* Work instructions
Could you quote the data below word for word, starting at the line that contains "scientific name: Yucca elata" and stopping after the line that contains "genus: Macaranga", with the pictures left out?

* Provided data
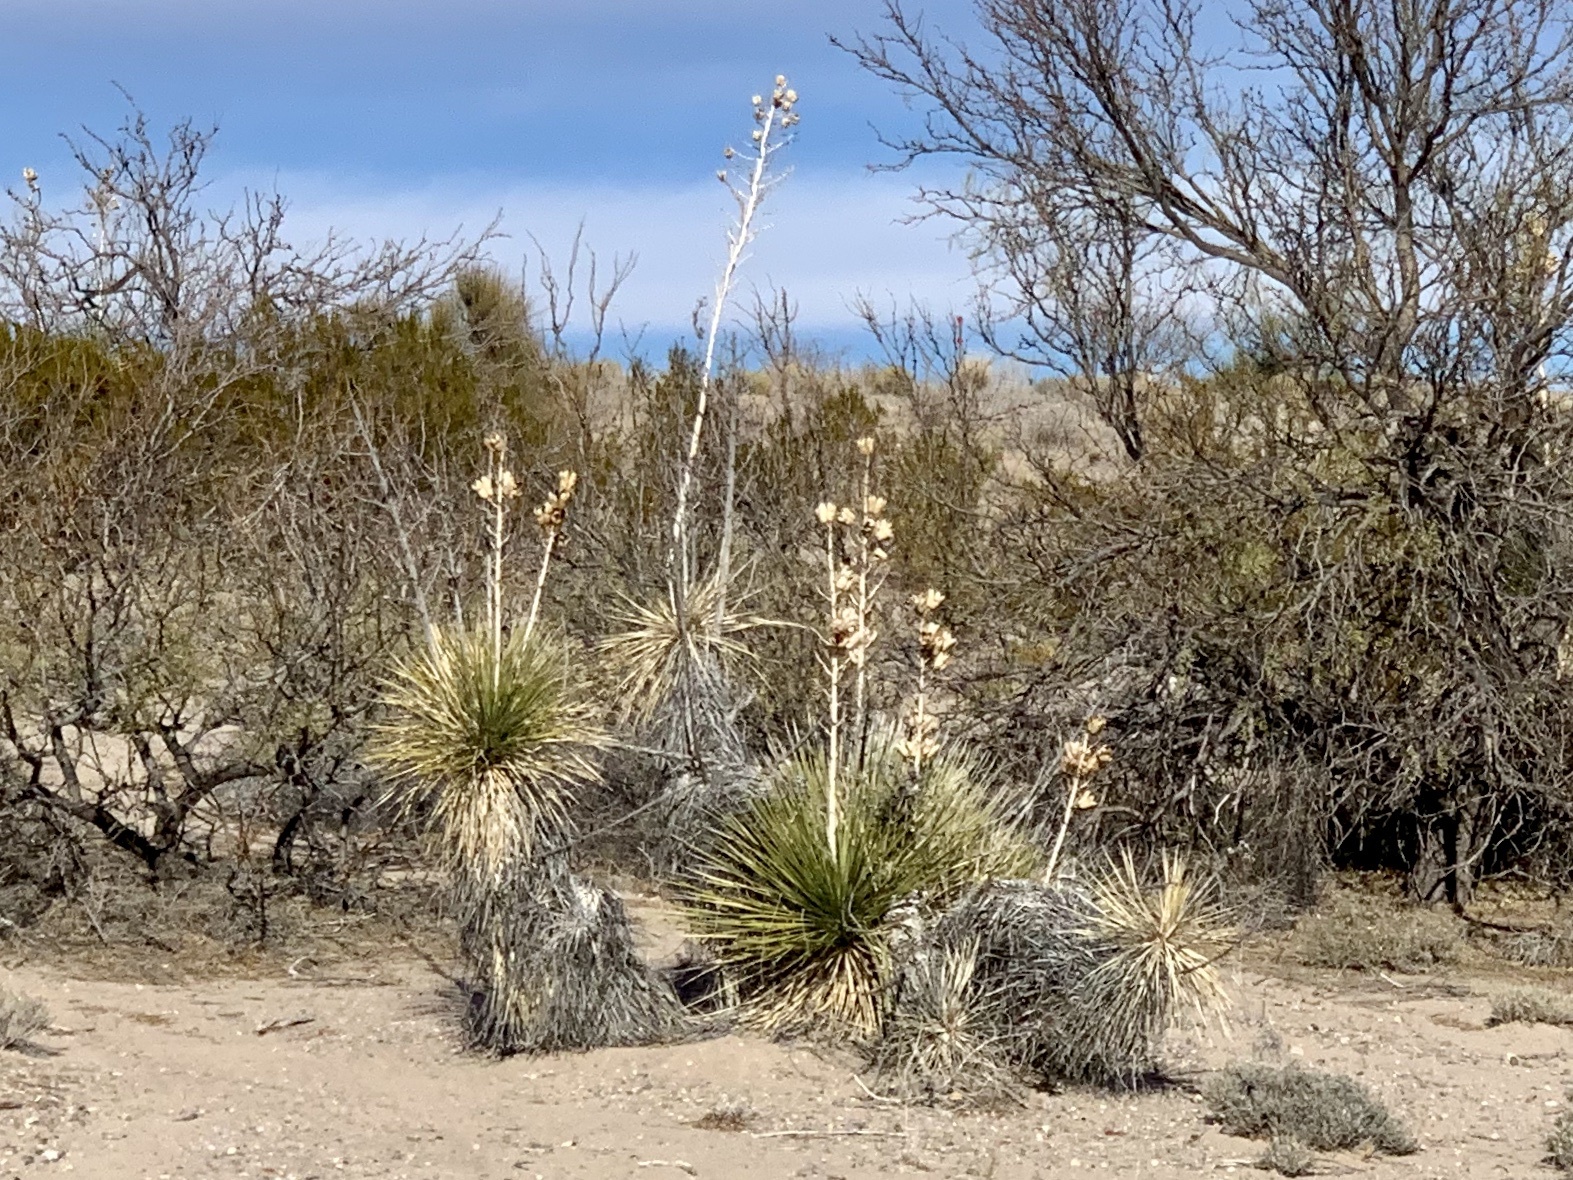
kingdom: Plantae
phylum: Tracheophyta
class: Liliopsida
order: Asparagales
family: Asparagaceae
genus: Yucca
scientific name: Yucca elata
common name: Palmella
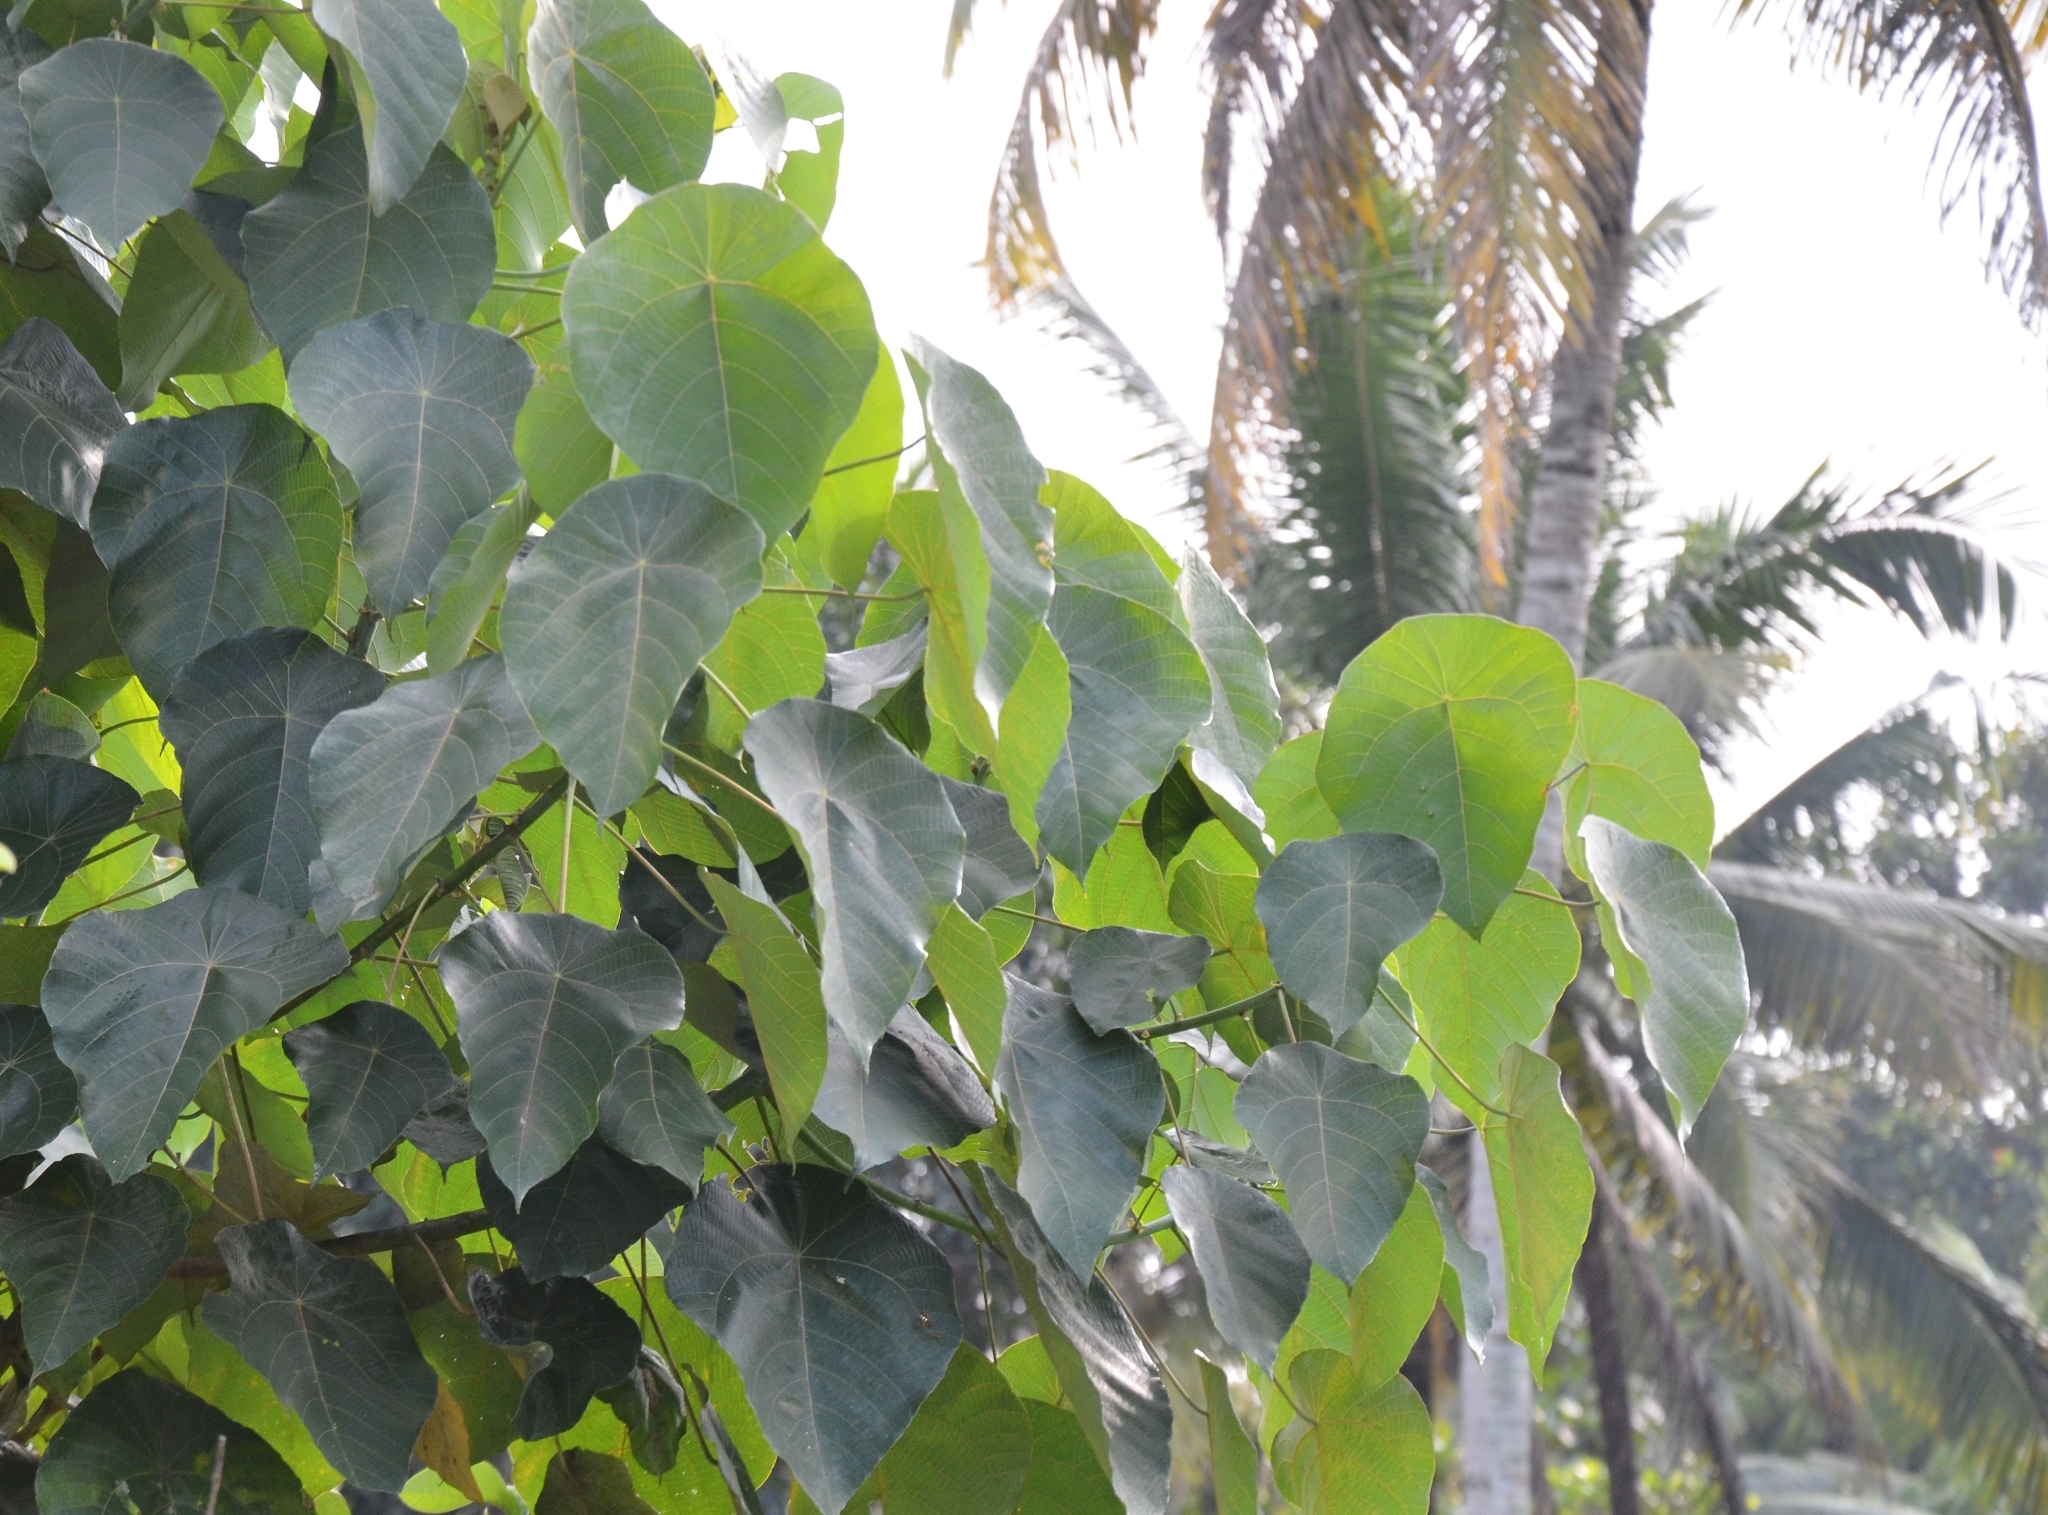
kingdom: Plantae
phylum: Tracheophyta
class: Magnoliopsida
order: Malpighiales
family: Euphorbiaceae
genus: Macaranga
* * *
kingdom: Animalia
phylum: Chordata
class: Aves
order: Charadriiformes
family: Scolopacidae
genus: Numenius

* Result
scientific name: Yucca elata
common name: Palmella
kingdom: Plantae
phylum: Tracheophyta
class: Magnoliopsida
order: Malpighiales
family: Euphorbiaceae
genus: Macaranga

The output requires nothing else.